Humans instinctively labor to leave their mark on the world. Fathers try to pass on as much as they can to their sons in the hope they leave a lasting legacy. Mothers have passed on advice, love, and delicious recipes for generations. While the easy access to information afforded to us by the internet has made these familiar exchanges largely symbolic, the sentimental value associated with the inherited knowledge can not be replaced. Hence, one would much rather learn to do an oil change from one’s father than from some internet message board. Grandma’s mac and cheese is also much tastier than any chef’s creation published online. This instinct is rooted as much in the desire to be remembered as it is in the responsibility we have to future generations. Rappers aren’t immune from human nature as they constantly attempt to usher in the new generation of rappers. Some rappers are only motivated by money, but others seem genuinely motivated by their responsibility to the future. Scarface is one such rapper. How else could you explain a legend like Face teaming up with relatively unknown rappers to form The Product or Facemob before then? “My Homies” was the ultimate exercise in legacy building as Scarface. Despite cementing his status as both a legend and godfather in the rap game, Face continues to perform his societal duties. Green City is his latest contribution to our rap community as Face felt compelled to put on the group from Killeen, Texas. Despite being from the Lone Star State, there isn’t much I can tell you about Killeen. The city finds itself located in between both of Texas’ major north/south interstates, but not close enough to either to warrant a road trip detour. Given the city’s odd location, it’s no surprise that it hasn’t been associated with rap music until now.

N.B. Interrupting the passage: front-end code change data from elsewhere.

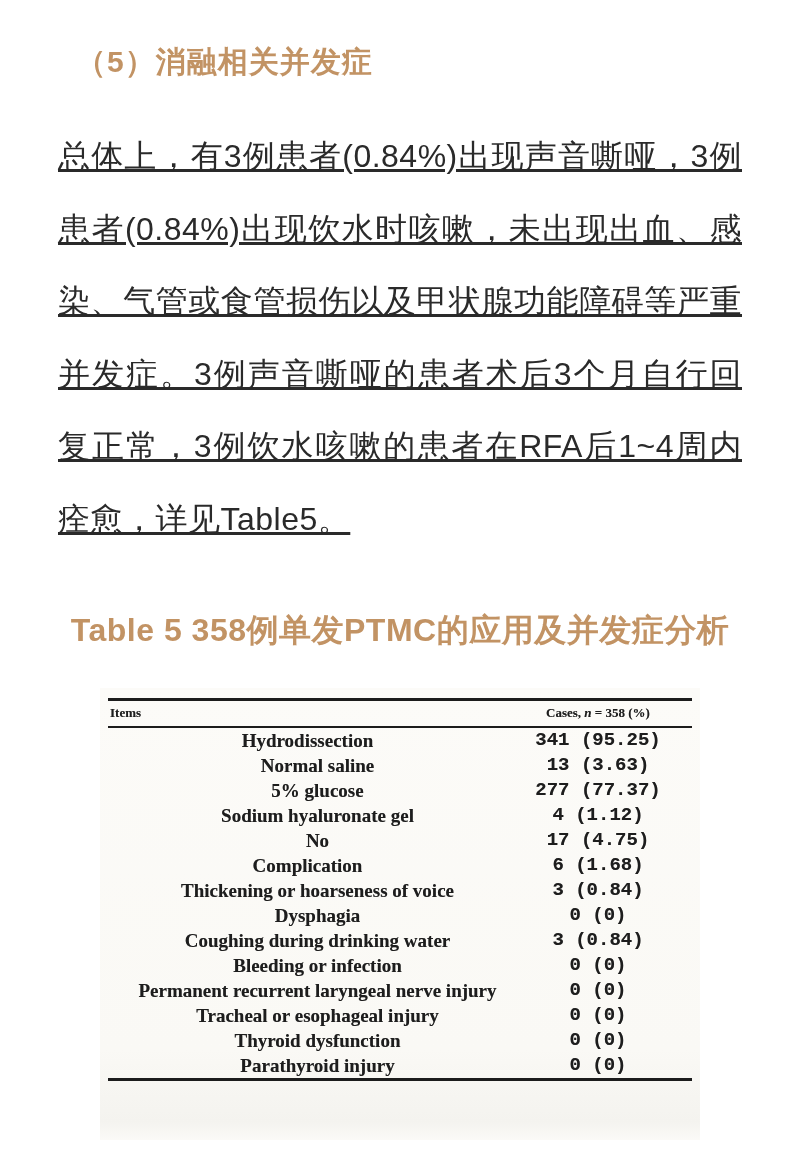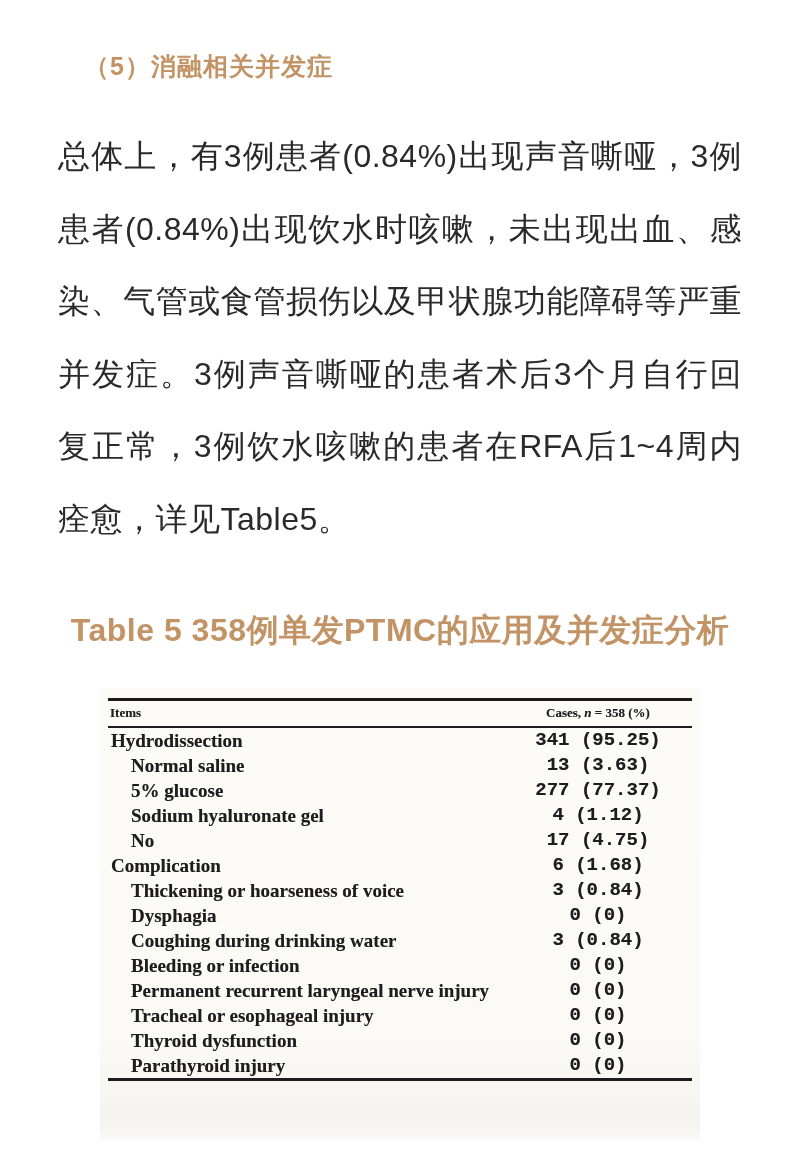--- a/index.html
+++ b/index.html
@@ -8,38 +8,39 @@
     width: 800px;
     height: 1175px;
     background: #ffffff;
     overflow: hidden;
     font-family: "Liberation Sans", "DejaVu Sans", sans-serif;
   }
   .heading {
     position: absolute;
     left: 68px;
     top: 34px;
-    margin: 16px;
-    font-size: 25px;
+    margin: 8px;
+    font-size: 30px;
     font-weight: 700;
     letter-spacing: 1px;
     color: var(--accent, #c29364);
   }
   .para {
     position: absolute;
     left: 58px;
     top: 120px;
     width: 684px;
     margin: 0;
     font-size: 32px;
     line-height: 72.5px;
     letter-spacing: 0.5px;
     color: var(--body-text, #2a2a2a);
     text-align: justify;
     text-justify: inter-ideograph;
+    text-decoration: underline;
   }
   .table-title {
     position: absolute;
     left: 0;
     top: 609px;
     width: 100%;
     text-align: center;
     font-size: 32px;
     font-weight: 700;
     letter-spacing: 0.5px;
@@ -72,21 +73,21 @@
     text-align: left;
     font-weight: 700;
   }
   .scan-table thead th.val-h { text-align: center; padding-left: 0; }
   .scan-table thead th.val-h i { font-style: italic; }
   .scan-table tbody td {
     padding: 0;
     line-height: 25px;
     vertical-align: middle;
   }
-  .scan-table td.item { padding-left: 3px; white-space: nowrap; }
+  .scan-table td.item { padding-left: 3px; white-space: nowrap; text-align: center; }
   .scan-table td.item.indent { padding-left: 23px; }
   .scan-table td.val { text-align: center; width: 188px; white-space: nowrap; font-family: Liberation Mono, monospace; }
 </style>
 </head>
 <body>
 
 <div class="page">
 
   <h2 class="heading">（5）消融相关并发症</h2>
 

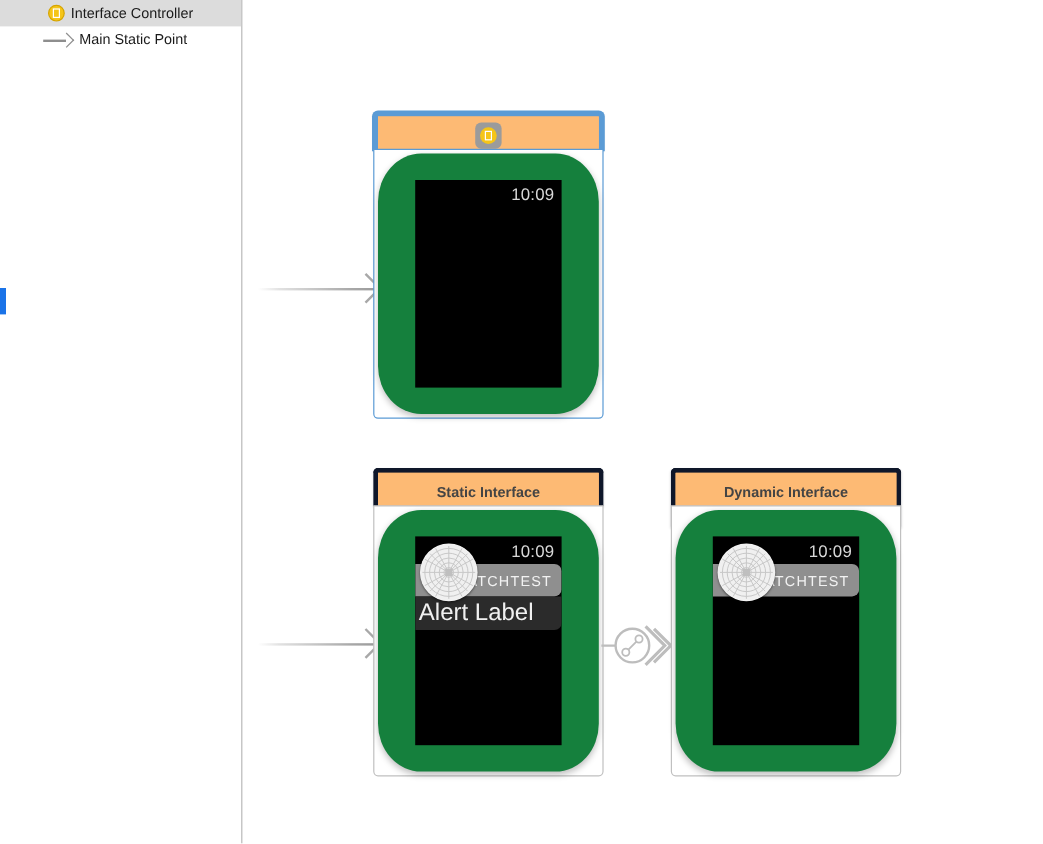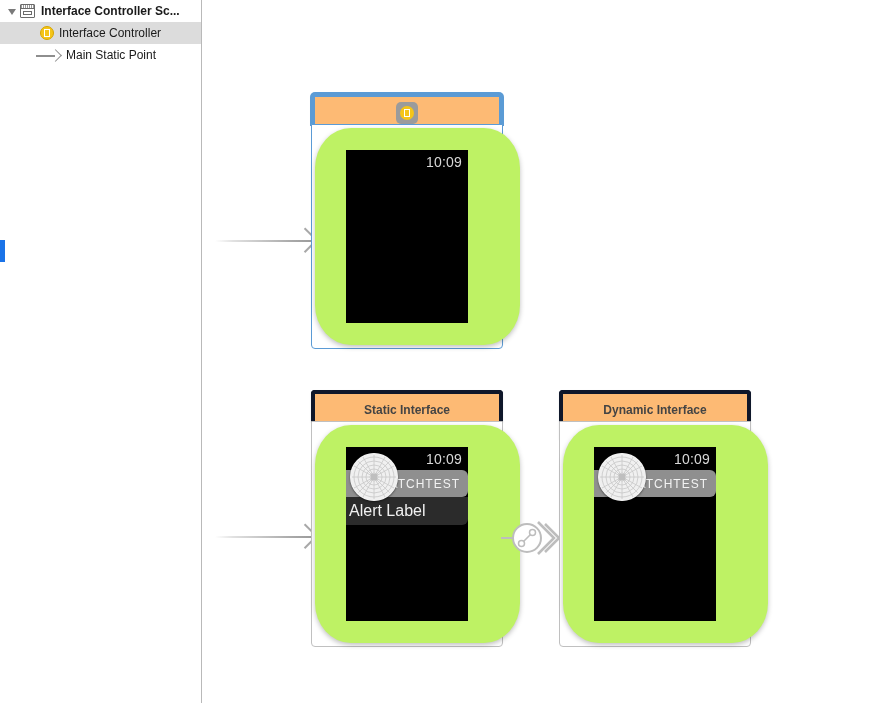--- a/index.html
+++ b/index.html
@@ -205,24 +205,23 @@
     position: absolute;
     left: 4px; top: 3px;
     width: 6px; height: 8px;
     border: 1.5px solid #ffffff;
     box-sizing: border-box;
   }
 
   
   .watch {
     position: absolute;
-    background: #bef264;
+    background: #15803d;
     border-radius: 36px / 40px;
     box-shadow: 0 2px 5px rgba(0,0,0,0.25);
-    padding-left: 21px;
   }
   .watch-screen {
     position: absolute;
     background: #000000;
     overflow: hidden;
   }
   .wtime {
     position: absolute;
     right: 6px; top: 4px;
     color: #d8d8d8;
@@ -255,21 +254,21 @@
     height: 28px;
     background: #2b2b2b;
     display: flex;
     align-items: center;
     padding-left: 3px;
     box-sizing: border-box;
     border-radius: 0 0 6px 0;
   }
   .alert-label-row .txt {
     color: #f0f0f0;
-    font-size: 16px;
+    font-size: 20px;
   }
 
   
   .appicon {
     position: absolute;
     border-radius: 50%;
     background: #f4f4f4;
     box-shadow: 0 1px 2px rgba(0,0,0,0.5);
     overflow: hidden;
   }
@@ -297,25 +296,20 @@
 
   .segue { position: absolute; }
 </style>
 </head>
 <body>
 
 <div id="sidebar">
 
   <div id="left-marker" style="top:240px;height:22px;"></div>
 
-  <div class="outline-row group" style="top:0px;">
-    <span class="twisty open"></span>
-    <span class="icon-scene"></span>
-    <span class="row-label">Interface Controller Sc...</span>
-  </div>
 
   <div class="outline-row selected" style="padding-left:40px;">
     <span class="icon-ctrl"></span>
     <span class="row-label">Interface Controller</span>
   </div>
 
   <div class="outline-row" style="padding-left:22px;">
     <span class="icon-entry"></span>
     <span class="row-label">Main Static Point</span>
   </div>

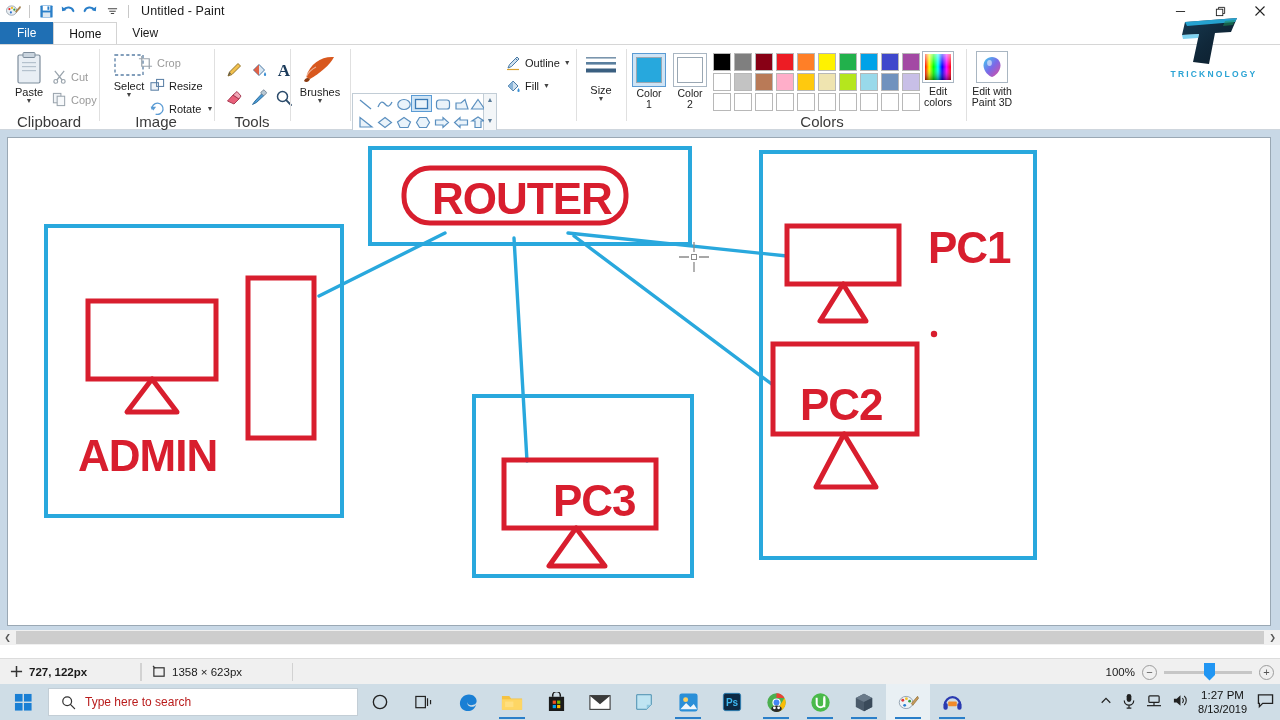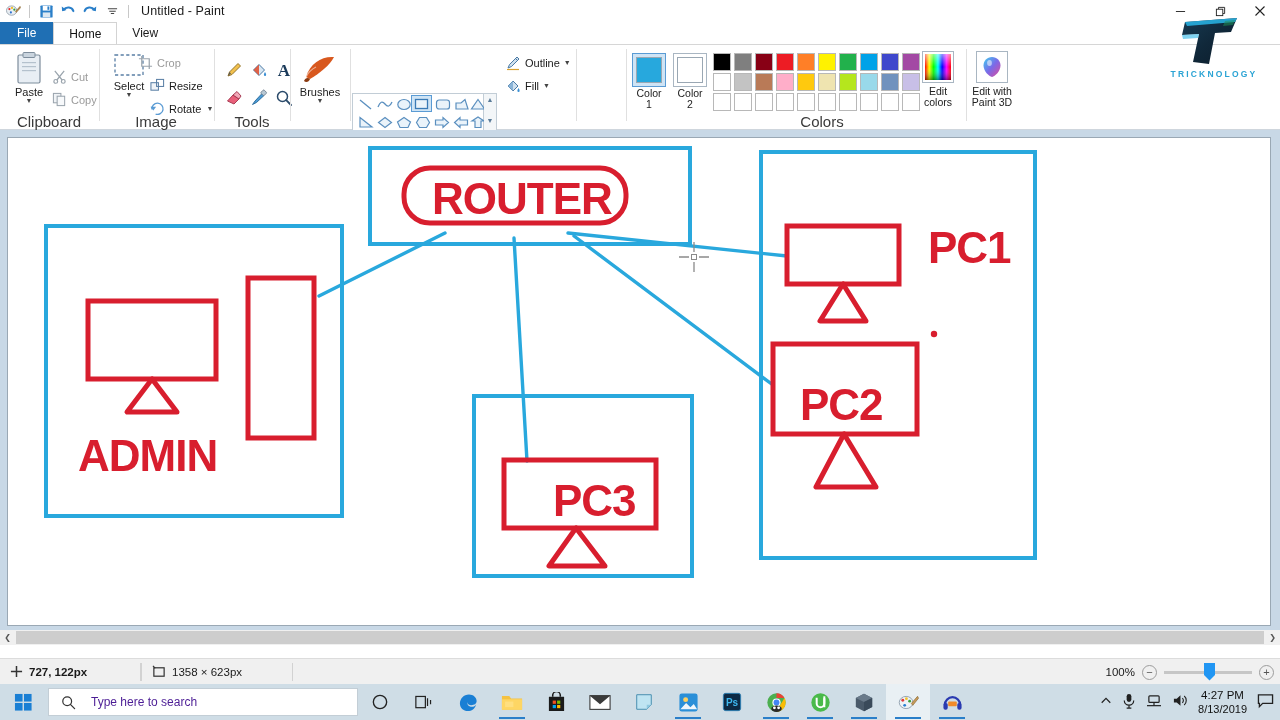--- a/index.html
+++ b/index.html
@@ -146,22 +146,22 @@
   }
 
   
   #taskbar {
     position:absolute; left:0; top:684px; width:1280px; height:36px;
     background:#cfdde6; display:flex; align-items:center;
   }
   #startbtn { width:46px; height:36px; display:flex; align-items:center; justify-content:center; }
   #searchbox {
     width:310px; height:28px; background:#fff; margin-left:2px;
-    display:flex; align-items:center; gap:15px; padding:0 12px;
-    font-size:12px; color:#4c1d95; border:1px solid #c3ced6;
+    display:flex; align-items:center; gap:9px; padding:0 12px;
+    font-size:12px; color:#b91c1c; border:1px solid #c3ced6;
   }
   .tbico {
     width:44px; height:36px; display:flex; align-items:center; justify-content:center;
     position:relative;
   }
   .tbico.running::after {
     content:""; position:absolute; bottom:1px; left:9px; width:26px; height:2.5px;
     background:#2a7fc9;
   }
   .tbico.active { background:rgba(255,255,255,.55); }
@@ -514,20 +514,31 @@
     <svg width="16" height="16" viewBox="0 0 16 16">
       <path d="M3 8 L8 3 L13 8 L8 13 Z" fill="#cfe0ee" stroke="#4a7aa5" stroke-width="1"></path>
       <path d="M3 8 L8 3 L8 13 Z" fill="#8ab4d8"></path>
       <path d="M13.5 10 C15 12 15 14 13.5 14 C12 14 12 12 13.5 10 Z" fill="#3a8fd4"></path>
     </svg>
     <span class="sb-txt on">Fill</span>
     <span class="caret">▼</span>
   </div>
   <div class="grp-div" style="left:576px;"></div>
 
+  <div class="grp" style="left:577px; width:48px;">
+    <div class="bigbtn" style="left:0px; top:10px; width:48px;">
+      <svg width="34" height="26" viewBox="0 0 34 26">
+        <rect x="2" y="2" width="30" height="1.6" fill="#7a95ad"></rect>
+        <rect x="2" y="7" width="30" height="2.6" fill="#5a7f9e"></rect>
+        <rect x="2" y="13.5" width="30" height="4" fill="#3a5f80"></rect>
+      </svg>
+      <span class="cap" style="margin-top:3px;">Size</span>
+      <span class="caret">▼</span>
+    </div>
+  </div>
   <div class="grp-div" style="left:626px;"></div>
 
   <div class="grp" style="left:627px; width:390px;">
     <div class="grp-label">Colors</div>
   </div>
 
   <div class="colorbig active" style="left:632px; top:8px;">
     <div class="swatch" style="background:#27a8dd;"></div>
   </div>
   <div class="cb-cap" style="left:628px; top:43px; width:42px;">
@@ -852,21 +863,21 @@
       </svg>
     </div>
     <div>
       <svg width="16" height="15" viewBox="0 0 17 16">
         <path d="M2 6 H5 L9 2.5 V13.5 L5 10 H2 Z" fill="#222"></path>
         <path d="M11 5.5 A3.4 3.4 0 0 1 11 10.5" fill="none" stroke="#222" stroke-width="1.2"></path>
         <path d="M13 3.2 A6.4 6.4 0 0 1 13 12.8" fill="none" stroke="#222" stroke-width="1.2"></path>
       </svg>
     </div>
     <div id="clock">
-      <div>4:27 PM</div>
+      <div>1:27 PM</div>
       <div>8/13/2019</div>
     </div>
     <div>
       <svg width="17" height="16" viewBox="0 0 18 17">
         <path d="M1.5 2 H16.5 V11 H6 L2.5 14.5 V11 H1.5 Z" fill="none" stroke="#222" stroke-width="1.4"></path>
       </svg>
     </div>
   </div>
 </div>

Consisting of members Spark Dawg, Mike Hee, Yung Texxus, MJ, J. Scott, Big Spade and G-Ni, the group is difficult to keep track of. Big Spade is apparently locked up so he is the least featured emcee. G-Ni is the resident producer, so we have one less voice to track. Left are Spark Dawg, Mike Hee, Yung Texxus, MJ, and J. Scott who vary both in skill and popularity. During the long delay between signing and finally dropping their album, Spark Dawg, Mike Hee, and Yung Texxus have grinded out a small mixtape following as solo artists here in Texas. In all honesty, their popularity has more to do with Scarface than their own skills. Take Mike Hee’s verse on “Do It Like I Done It:”
“Do it like I do it, stop then I go
CTS with a trunk full of blow
I don’t mean speakers
Trunk full of reefer
Gun in my lap, AKA street sweeper
See we don’t play games
We shoot and take names
Point blank range
Three point Danny Ainge”
You can compare that to Spark Dawg’s verse on “Good Enough to Eat”:
“The sun got my candy looking good enough to eat
Run your tongue across the hood I guarantee the shit is sweet
Red slab taste like strawberry, green taste like sour apple
Orange impala taste like tangerine, want a sample?
Scratch the paint you getting trampled
So its best you keep your distance
All you hear is “Spark Dawg” coming out the speaker, listen
When I talk my teeth will glisten
Shining like my chrome wheels
Jackers scoping out the lack so I pack the chrome steel”
The fact that all the crew members have similar street/punch line styles makes it even harder to get into Green City. Basically, the guys are nothing special on the mic. The beats tend to bump, but at the same time aren’t anything fresh. Essentially, this is Texas street music – the same type of Texas street music you’ll likely hear when you buy the latest Swishahouse, DSR, or Boss Hogg Outlawz mixtape. It’s nothing to be ashamed of, but it’s a bit disappointing considering who sponsored the group. Speaking of Scarface, the man absolutely blows the group out of the water anytime he’s featured, especially on “Dope Game.”
In the end there isn’t anything particularly unique about Green City. They’re on par with much of the Texas rap game right now, meaning they can be clever but seem stuck in the same balling/flossing rut that’s trapped the state for the last few years. As disappointed as I am, considering the situation Green City couldn’t have lived up to the lofty expectations. So Scarface gets points for continuing to try to leave his mark and help out those who will come after him, but Green City still has room to grow.